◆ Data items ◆

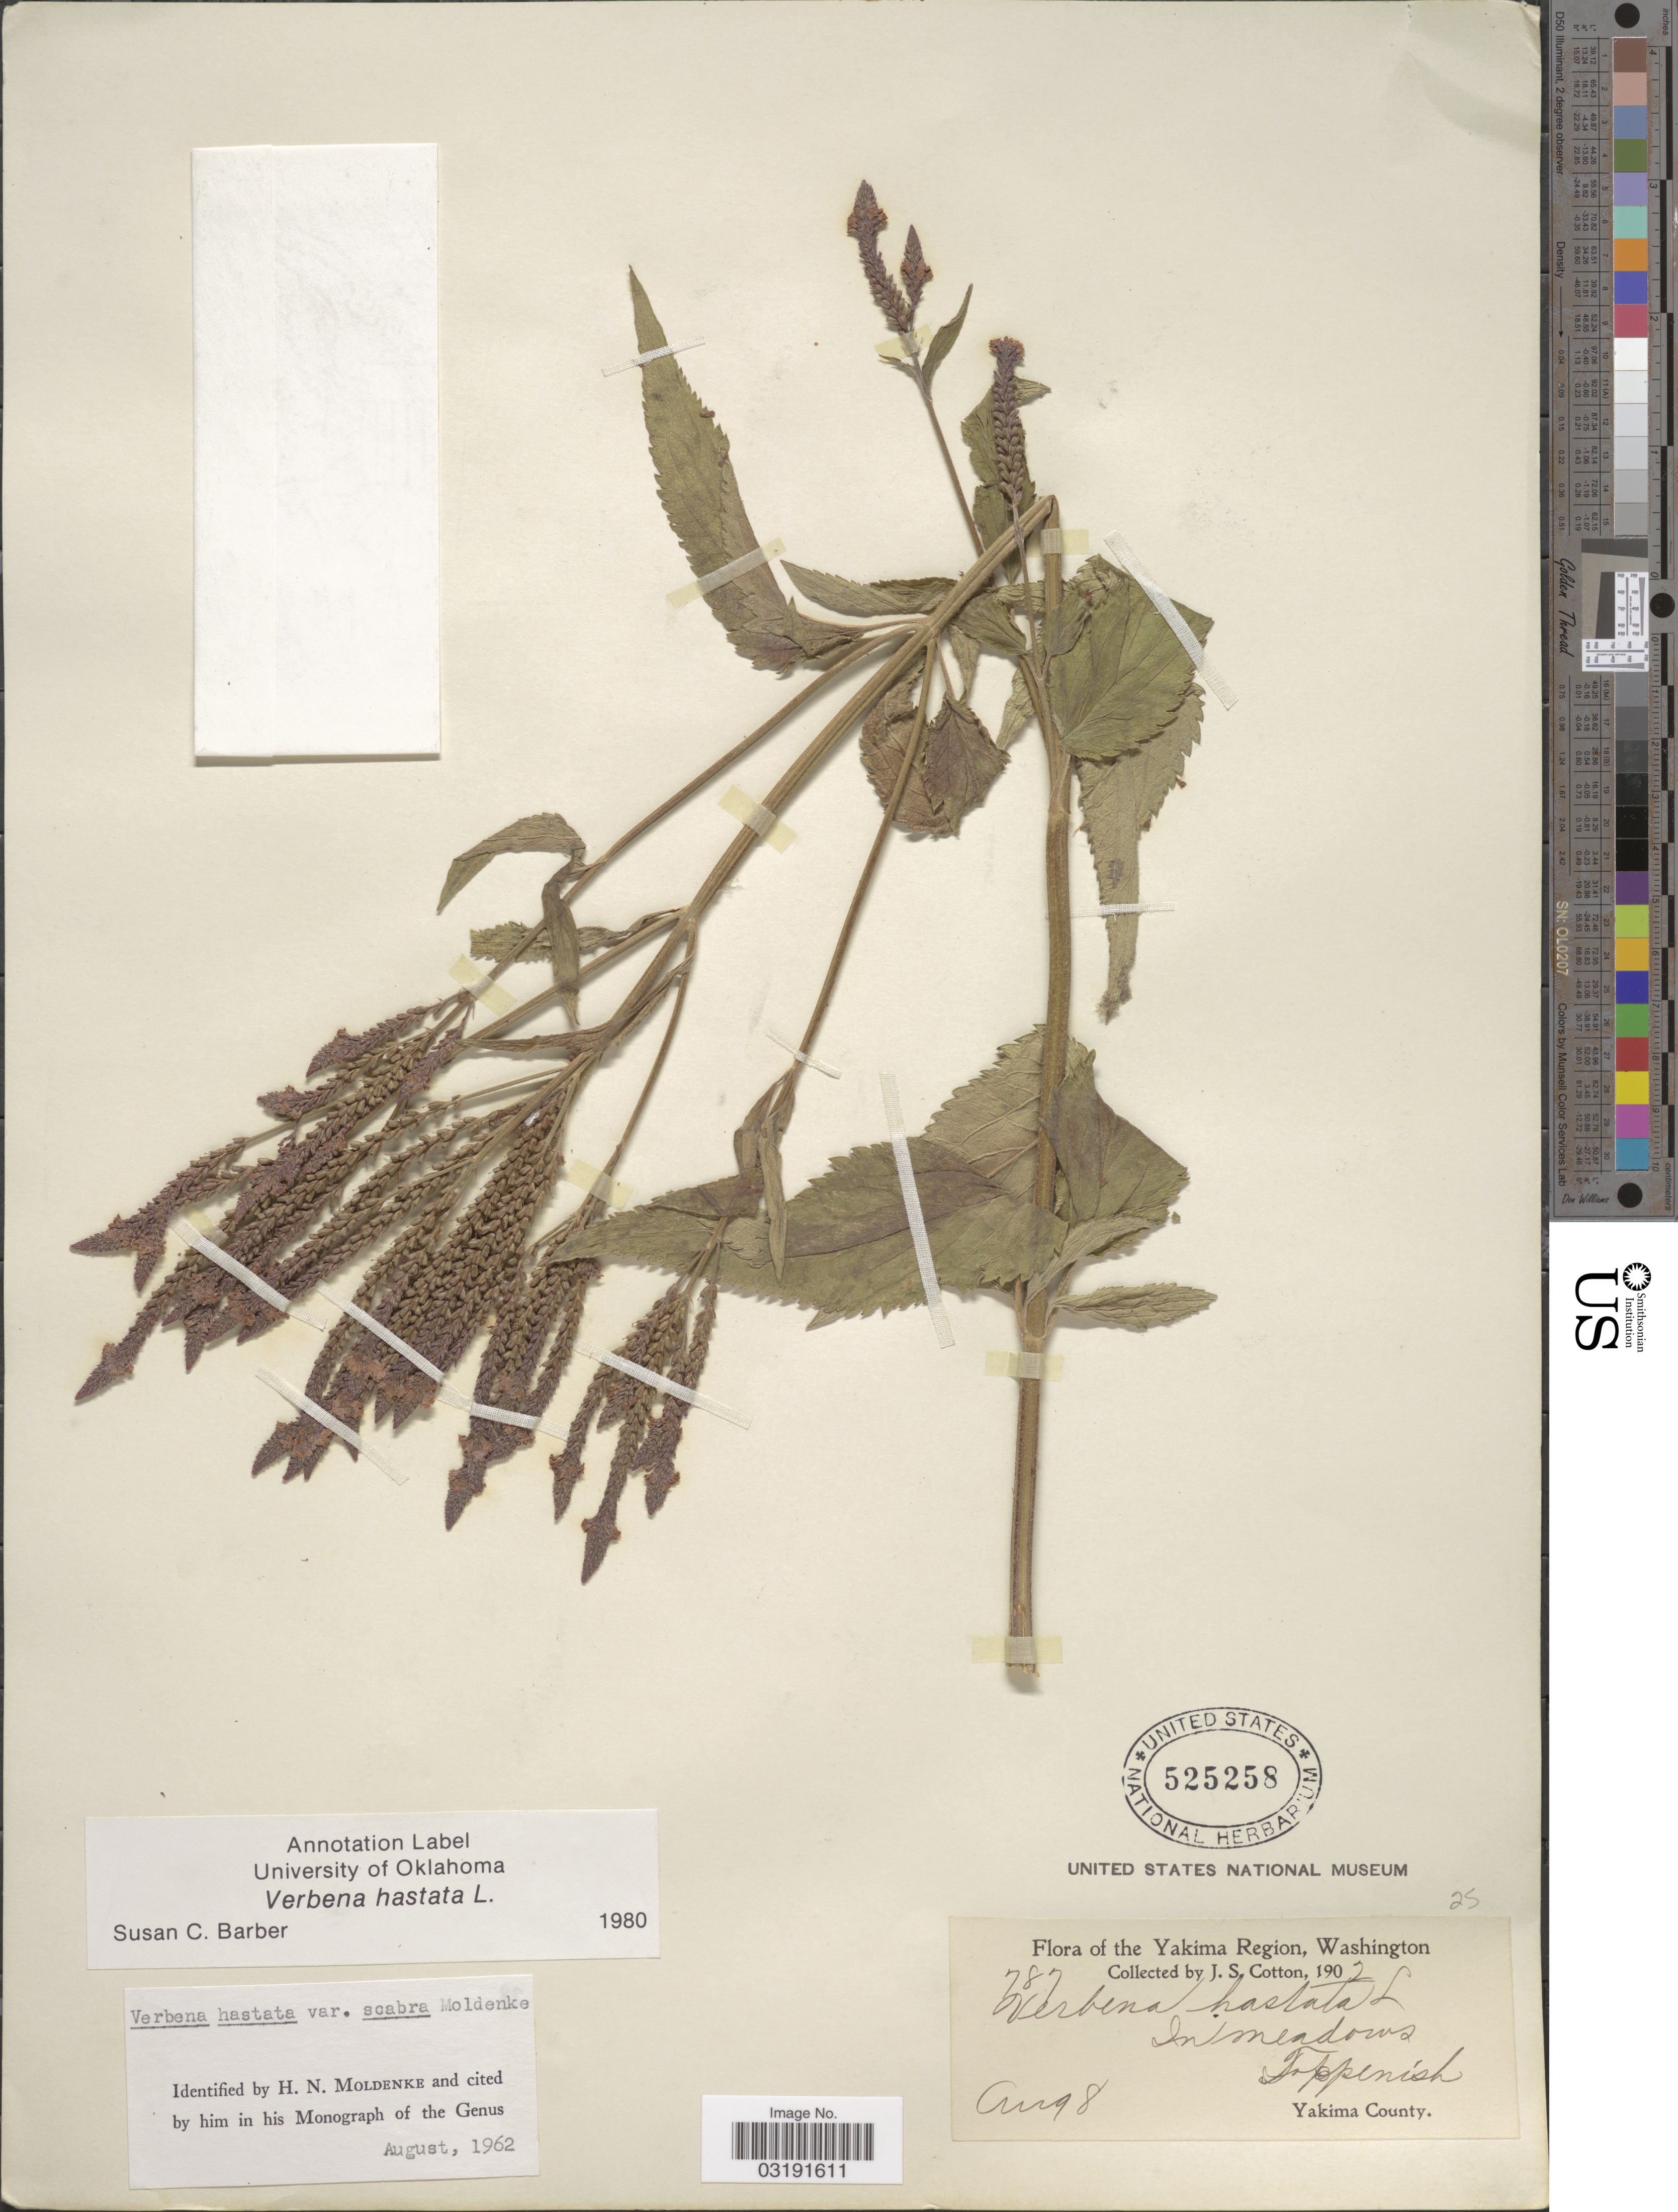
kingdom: Plantae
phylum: Tracheophyta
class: Magnoliopsida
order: Lamiales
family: Verbenaceae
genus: Verbena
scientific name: Verbena hastata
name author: L.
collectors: J. S. Cotton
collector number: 787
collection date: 1902-08-08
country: United States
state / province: Washington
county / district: Yakima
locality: Yakima Region, Toppenish, Yakima County.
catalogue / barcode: US 525258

◆ To be done ◆
Please recast the Data items above as a two-column CSV with the columns heading and entry, giving one row for each labeled line. Put each value in double quotes, replace any line breaks with spaces, and leave the pictures out.

◆ Full solution ◆
heading,entry
"kingdom:","Plantae"
"phylum:","Tracheophyta"
"class:","Magnoliopsida"
"order:","Lamiales"
"family:","Verbenaceae"
"genus:","Verbena"
"scientific name:","Verbena hastata"
"name author:","L."
"collectors:","J. S. Cotton"
"collector number:","787"
"collection date:","1902-08-08"
"country:","United States"
"state / province:","Washington"
"county / district:","Yakima"
"locality:","Yakima Region, Toppenish, Yakima County."
"catalogue / barcode:","US 525258"